As much as I dislike sleeping, I think this is about the best way to do
it without getting a bit nuts, and the previous behaviour was just to
sit in a tight loop and wait forever... and 10ms is significantly less
time than forever.

Merged to master as of e761222593a1ae932cddbc81239b6a7cd98ddb70
and cherry picked back to 5.2.x as of 86673d26ca2a2f49e3b4fa216140cfc8eae1500a
diff mbox

Patch

diff --git a/hw/xscom.c b/hw/xscom.c
index 4d88ce5..2a91a7b 100644
--- a/hw/xscom.c
+++ b/hw/xscom.c
@@ -23,6 +23,7 @@ 
 #include <centaur.h>
 #include <errorlog.h>
 #include <opal-api.h>
+#include <timebase.h>
 
 /* Mask of bits to clear in HMER before an access */
 #define HMER_CLR_MASK	(~(SPR_HMER_XSCOM_FAIL | \
@@ -41,6 +42,10 @@  DEFINE_LOG_ENTRY(OPAL_RC_XSCOM_RESET, OPAL_PLATFORM_ERR_EVT, OPAL_XSCOM,
 		OPAL_CEC_HARDWARE, OPAL_PREDICTIVE_ERR_GENERAL,
 		OPAL_NA);
 
+DEFINE_LOG_ENTRY(OPAL_RC_XSCOM_BUSY, OPAL_PLATFORM_ERR_EVT, OPAL_XSCOM,
+		OPAL_CEC_HARDWARE, OPAL_PREDICTIVE_ERR_GENERAL,
+		OPAL_NA);
+
 /* xscom details to trigger xstop */
 static struct {
 	uint64_t addr;
@@ -118,18 +123,49 @@  static void xscom_reset(uint32_t gcid)

## Material
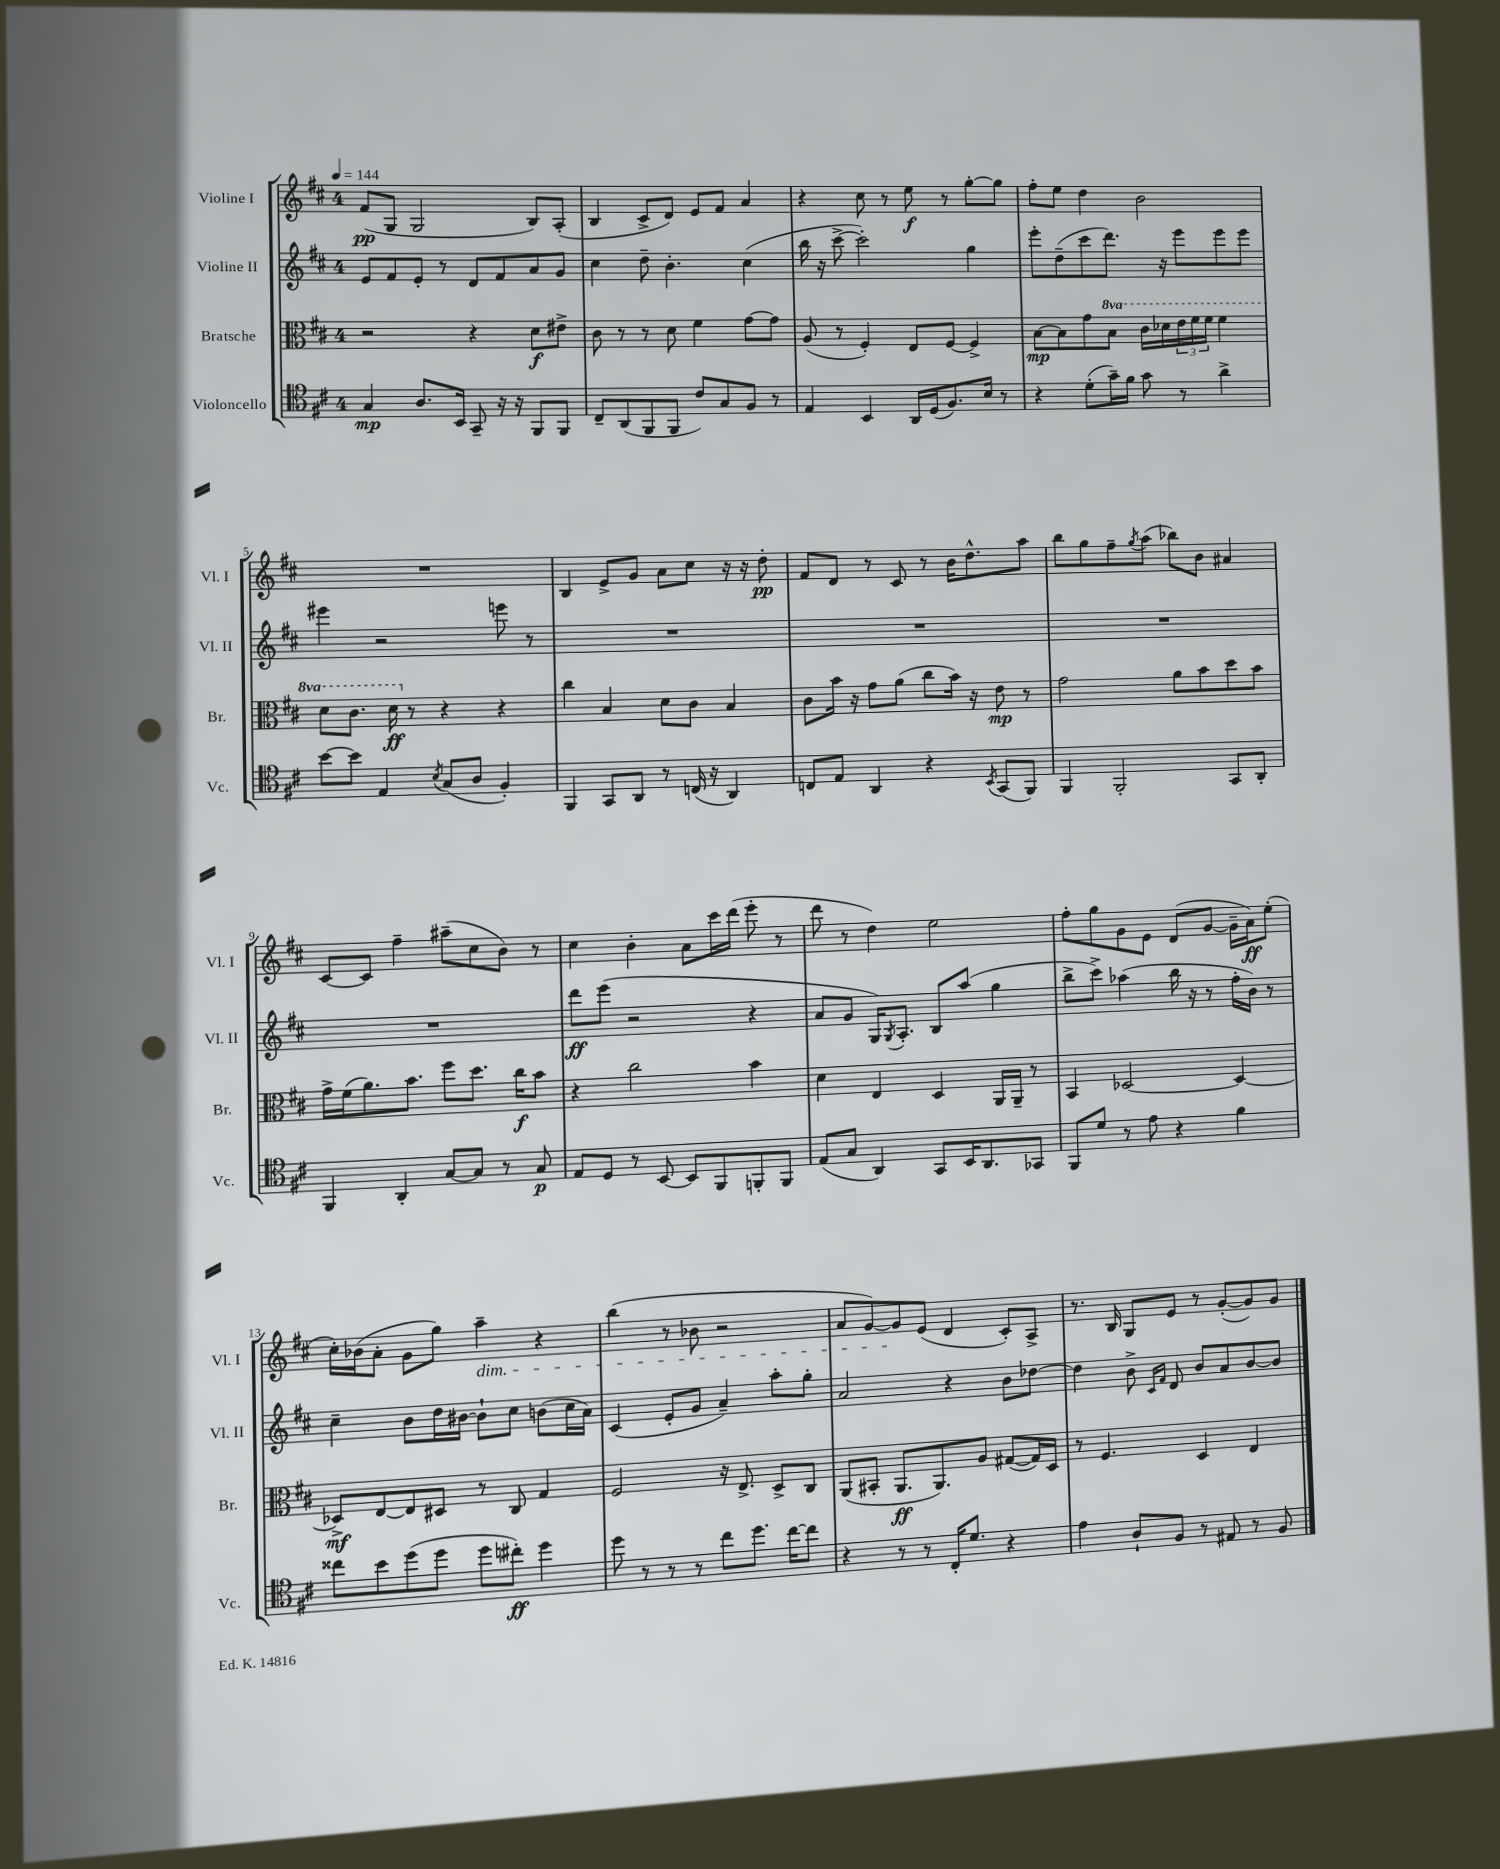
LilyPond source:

## Tasks to carry out
1: In the xscom patch excerpt, what was the previous behavior?
2: Reproduce the xscom patch excerpt from "As much as I" up to and including "time than forever.".
3: Resume the xscom patch excerpt at the point where it stops.

## Task-by-task outputs
1: It sat in a tight loop and waited forever.

2:
As much as I dislike sleeping, I think this is about the best way to do
it without getting a bit nuts, and the previous behaviour was just to
sit in a tight loop and wait forever... and 10ms is significantly less
time than forever.

3:
 	 */
 }
 
-static int xscom_handle_error(uint64_t hmer, uint32_t gcid, uint32_t pcb_addr,
-			       bool is_write)
+static int64_t xscom_handle_error(uint64_t hmer, uint32_t gcid, uint32_t pcb_addr,
+			      bool is_write, int64_t retries)
 {
+	struct timespec ts;
 	unsigned int stat = GETFIELD(SPR_HMER_XSCOM_STATUS, hmer);
 
 	/* XXX Figure out error codes from doc and error
 	 * recovery procedures
 	 */
 	switch(stat) {
-	/* XSCOM blocked, just retry */
+	/*
+	 * XSCOM engine is blocked, need to retry. Reset XSCOM engine
+	 * after crossing retry threshold before retrying again.
+	 */
 	case 1:
+		if (retries && !(retries  % XSCOM_BUSY_RESET_THRESHOLD)) {
+			prlog(PR_NOTICE, "XSCOM: Busy even after %d retries, "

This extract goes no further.